Une entreprise de transport maritime propre, durable dans tous les sens du terme, devrait prendre en compte divers facteurs : les émissions polluantes, les questions sociales, les questions d’énergie. Si l’on suit le livre Small Is Beautiful de Ernst Schumacher et les idées qui y sont formulées, la plus petite (et donc la plus belle) entreprise n’implique qu’une personne ou deux. Donc notre navire de transport devait être petit, pour être manipulé par une ou deux personnes. Nous avons pris un voilier de début des années 1960, pesant 500kg, et l’avons adapté pour le fret. Nous avons renforcé le plancher et les poutres de plancher et remplacé la voile par un puissant gréement aurique. Mais plus important encore, il s’est avéré nécessaire d’équiper notre bateau d’un système de propulsion de secours pour négocier la navigation dans les coins resserrés et les courants défavorables. Le Tres Hombres et le Nordlys luttent pour rester sans moteur, le Grayhound et l’Avontuur ont des moteurs de secours à bord. Chaque option a ses avantages. Comme nous ne traversons pas les océans, nous avons opté pour une solution très simple : la propulsion électrique. Pour le fret, nous avons eu des conversations avec un éditeur local pour livrer des bandes dessinées, avec une brasserie locale pour transporter une bière au gingembre et pensons à quelques autres pistes ouvertes.

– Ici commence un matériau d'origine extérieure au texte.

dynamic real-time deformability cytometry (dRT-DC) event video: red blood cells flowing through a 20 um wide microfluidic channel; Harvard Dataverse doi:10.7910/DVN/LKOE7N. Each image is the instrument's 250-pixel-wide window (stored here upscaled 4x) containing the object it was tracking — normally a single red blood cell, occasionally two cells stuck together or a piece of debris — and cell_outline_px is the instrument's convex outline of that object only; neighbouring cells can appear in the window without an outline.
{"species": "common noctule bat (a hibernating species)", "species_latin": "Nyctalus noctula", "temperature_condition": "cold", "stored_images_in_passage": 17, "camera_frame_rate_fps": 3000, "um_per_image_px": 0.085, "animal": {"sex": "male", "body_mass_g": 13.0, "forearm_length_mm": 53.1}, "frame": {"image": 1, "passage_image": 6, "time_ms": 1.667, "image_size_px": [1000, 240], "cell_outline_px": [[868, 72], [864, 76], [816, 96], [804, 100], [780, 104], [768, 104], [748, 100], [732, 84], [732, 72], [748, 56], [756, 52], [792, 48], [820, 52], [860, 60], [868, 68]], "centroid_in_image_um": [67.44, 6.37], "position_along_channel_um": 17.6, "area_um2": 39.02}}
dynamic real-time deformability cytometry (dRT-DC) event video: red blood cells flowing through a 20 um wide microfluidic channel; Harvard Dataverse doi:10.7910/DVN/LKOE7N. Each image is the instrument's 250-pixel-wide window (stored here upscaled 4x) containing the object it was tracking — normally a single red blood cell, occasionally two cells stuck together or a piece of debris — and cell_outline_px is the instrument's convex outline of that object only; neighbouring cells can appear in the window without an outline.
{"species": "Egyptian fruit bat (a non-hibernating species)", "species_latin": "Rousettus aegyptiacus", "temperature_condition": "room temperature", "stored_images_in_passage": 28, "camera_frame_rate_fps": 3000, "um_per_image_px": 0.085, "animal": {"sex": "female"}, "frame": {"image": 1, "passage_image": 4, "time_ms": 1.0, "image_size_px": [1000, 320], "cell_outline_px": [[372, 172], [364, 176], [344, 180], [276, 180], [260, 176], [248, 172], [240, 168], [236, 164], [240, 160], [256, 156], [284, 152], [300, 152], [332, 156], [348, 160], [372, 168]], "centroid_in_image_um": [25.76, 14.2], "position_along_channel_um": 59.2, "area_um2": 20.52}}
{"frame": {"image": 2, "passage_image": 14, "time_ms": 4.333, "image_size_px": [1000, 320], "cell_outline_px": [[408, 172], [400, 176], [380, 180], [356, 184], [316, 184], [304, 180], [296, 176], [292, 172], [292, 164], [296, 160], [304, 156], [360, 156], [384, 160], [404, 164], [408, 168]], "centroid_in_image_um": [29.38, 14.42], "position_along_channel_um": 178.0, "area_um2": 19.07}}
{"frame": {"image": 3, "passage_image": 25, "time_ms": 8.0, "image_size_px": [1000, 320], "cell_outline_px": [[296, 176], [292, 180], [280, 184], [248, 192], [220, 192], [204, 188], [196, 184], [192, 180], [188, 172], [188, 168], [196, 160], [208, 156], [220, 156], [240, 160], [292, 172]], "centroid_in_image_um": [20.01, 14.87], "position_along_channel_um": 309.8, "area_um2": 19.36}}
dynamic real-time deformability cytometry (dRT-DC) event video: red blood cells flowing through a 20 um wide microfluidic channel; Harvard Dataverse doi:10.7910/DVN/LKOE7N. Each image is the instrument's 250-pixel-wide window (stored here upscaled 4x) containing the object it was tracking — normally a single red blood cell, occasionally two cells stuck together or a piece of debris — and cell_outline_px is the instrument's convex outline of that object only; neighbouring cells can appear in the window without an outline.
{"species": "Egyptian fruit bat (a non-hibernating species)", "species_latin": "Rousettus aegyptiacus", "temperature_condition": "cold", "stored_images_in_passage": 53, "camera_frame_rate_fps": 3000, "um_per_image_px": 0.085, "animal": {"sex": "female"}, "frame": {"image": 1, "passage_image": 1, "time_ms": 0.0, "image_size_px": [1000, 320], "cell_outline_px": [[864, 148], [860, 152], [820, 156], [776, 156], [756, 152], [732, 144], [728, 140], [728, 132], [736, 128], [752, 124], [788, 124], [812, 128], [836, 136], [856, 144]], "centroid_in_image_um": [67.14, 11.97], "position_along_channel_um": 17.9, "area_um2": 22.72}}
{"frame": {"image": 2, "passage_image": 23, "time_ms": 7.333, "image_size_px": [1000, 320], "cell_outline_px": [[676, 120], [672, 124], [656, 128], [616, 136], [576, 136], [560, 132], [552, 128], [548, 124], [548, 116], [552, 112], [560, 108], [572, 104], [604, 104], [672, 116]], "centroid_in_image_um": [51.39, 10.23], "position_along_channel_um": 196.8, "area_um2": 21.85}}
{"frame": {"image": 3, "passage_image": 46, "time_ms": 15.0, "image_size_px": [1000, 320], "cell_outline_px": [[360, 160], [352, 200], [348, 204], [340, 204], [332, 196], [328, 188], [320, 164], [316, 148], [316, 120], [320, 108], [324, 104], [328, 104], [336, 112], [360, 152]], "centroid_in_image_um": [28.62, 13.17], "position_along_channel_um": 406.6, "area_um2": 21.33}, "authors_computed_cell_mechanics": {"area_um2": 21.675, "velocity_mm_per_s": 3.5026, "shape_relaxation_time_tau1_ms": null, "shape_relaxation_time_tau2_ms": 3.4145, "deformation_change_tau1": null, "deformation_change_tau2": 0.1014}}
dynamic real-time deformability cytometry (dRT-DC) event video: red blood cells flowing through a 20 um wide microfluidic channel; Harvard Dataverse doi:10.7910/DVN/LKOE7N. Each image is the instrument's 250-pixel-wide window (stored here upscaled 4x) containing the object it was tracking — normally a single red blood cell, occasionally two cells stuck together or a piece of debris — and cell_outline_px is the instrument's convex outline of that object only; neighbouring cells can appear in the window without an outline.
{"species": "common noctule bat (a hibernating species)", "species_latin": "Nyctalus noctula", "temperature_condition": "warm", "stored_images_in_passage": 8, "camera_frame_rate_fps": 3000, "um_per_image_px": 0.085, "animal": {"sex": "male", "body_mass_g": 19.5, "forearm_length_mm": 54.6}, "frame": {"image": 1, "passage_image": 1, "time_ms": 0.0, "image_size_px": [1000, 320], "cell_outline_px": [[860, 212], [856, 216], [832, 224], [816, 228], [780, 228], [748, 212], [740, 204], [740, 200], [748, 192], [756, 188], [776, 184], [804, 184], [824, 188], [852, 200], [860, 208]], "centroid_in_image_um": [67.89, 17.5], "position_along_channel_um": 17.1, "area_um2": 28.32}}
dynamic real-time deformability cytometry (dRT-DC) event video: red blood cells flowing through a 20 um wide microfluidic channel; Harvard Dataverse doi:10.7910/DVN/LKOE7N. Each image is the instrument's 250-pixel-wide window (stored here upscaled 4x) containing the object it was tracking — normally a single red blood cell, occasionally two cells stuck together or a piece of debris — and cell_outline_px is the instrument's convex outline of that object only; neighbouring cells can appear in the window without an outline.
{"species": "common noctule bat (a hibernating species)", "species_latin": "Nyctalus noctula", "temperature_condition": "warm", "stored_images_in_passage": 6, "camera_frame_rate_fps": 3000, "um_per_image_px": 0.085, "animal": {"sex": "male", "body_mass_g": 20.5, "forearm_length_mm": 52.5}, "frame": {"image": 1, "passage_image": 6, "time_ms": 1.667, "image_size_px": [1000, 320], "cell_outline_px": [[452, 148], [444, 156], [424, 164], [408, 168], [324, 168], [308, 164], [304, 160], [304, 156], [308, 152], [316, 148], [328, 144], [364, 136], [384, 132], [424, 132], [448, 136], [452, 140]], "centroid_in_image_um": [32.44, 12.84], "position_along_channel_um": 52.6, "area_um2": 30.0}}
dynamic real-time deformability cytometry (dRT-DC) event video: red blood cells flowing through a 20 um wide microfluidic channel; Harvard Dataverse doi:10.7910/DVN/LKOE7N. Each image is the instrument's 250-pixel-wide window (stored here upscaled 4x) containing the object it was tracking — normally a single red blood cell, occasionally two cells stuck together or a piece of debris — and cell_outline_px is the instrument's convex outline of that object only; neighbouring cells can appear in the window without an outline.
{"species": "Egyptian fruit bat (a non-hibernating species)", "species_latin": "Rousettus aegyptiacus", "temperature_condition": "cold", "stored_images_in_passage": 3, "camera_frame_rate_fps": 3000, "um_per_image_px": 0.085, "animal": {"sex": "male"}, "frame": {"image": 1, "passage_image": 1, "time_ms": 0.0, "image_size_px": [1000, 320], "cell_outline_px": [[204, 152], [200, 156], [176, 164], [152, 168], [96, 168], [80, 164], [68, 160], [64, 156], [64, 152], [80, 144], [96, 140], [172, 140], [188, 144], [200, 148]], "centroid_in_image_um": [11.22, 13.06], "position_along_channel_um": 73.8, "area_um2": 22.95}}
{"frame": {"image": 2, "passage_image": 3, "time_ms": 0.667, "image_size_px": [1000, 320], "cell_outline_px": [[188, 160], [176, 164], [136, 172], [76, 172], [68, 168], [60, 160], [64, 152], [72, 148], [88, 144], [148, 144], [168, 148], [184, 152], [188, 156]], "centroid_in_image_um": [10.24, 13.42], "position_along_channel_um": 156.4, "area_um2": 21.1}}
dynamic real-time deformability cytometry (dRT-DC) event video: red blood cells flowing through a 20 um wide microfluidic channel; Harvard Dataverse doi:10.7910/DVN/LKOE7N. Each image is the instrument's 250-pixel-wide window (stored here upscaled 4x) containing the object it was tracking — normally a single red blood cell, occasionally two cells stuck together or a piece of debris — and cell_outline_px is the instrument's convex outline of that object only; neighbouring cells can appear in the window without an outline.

La légende dit que le rhum Tres Hombres, vieilli par le roulis du transport à voile, est meilleur que les autres… Existe-t-il d’autres initiatives pirates?
Le monde du fret à la voile est, bien sûr, aussi un monde d’aventures. Charpentiers volontaires ou marins, buveurs de rhum ou caricaturistes apprécient le romantisme et l’aventure. Nous pouvons citer l’approche du projet Quetzal Shipping and Trading du village de Palnackie en Écosse de l’Ouest qui est très différente de celle des autres groupes que nous avons rencontrés. Il n’y a rien d’international, pas de rhums fins ou de chocolat équitable, pas de traditions maritimes. Le but de Quetzal, à ce stade, est de déplacer des choses. De répondre à toutes les demandes, si possible. Les membres ont l’expérience de transporter des chevaux, de construire des navires, de conduire et de réparer des camions, de construire des maisons et d’être généralement utiles dans leurs communautés. Un cas concret concerne les fournisseurs locaux de matériel et d’aliments pour animaux qui ont besoin de livrer l’île de Man. Parce qu’il n’y a pas de liaison maritime depuis l’Écosse, tout doit passer par Liverpool, ce qui fait un long détour. Donc Quetzal se propose de transporter ces marchandises. À bon marché, et avec un peu d’aventure en prime, et dans de petites embarcations qui tirent avantage du vent et de la marée du Solway Firth. Le voyage de retour de l’île de Man est utilisé pour rapporter des productions des petites brasseries de l’île à certains pubs locaux.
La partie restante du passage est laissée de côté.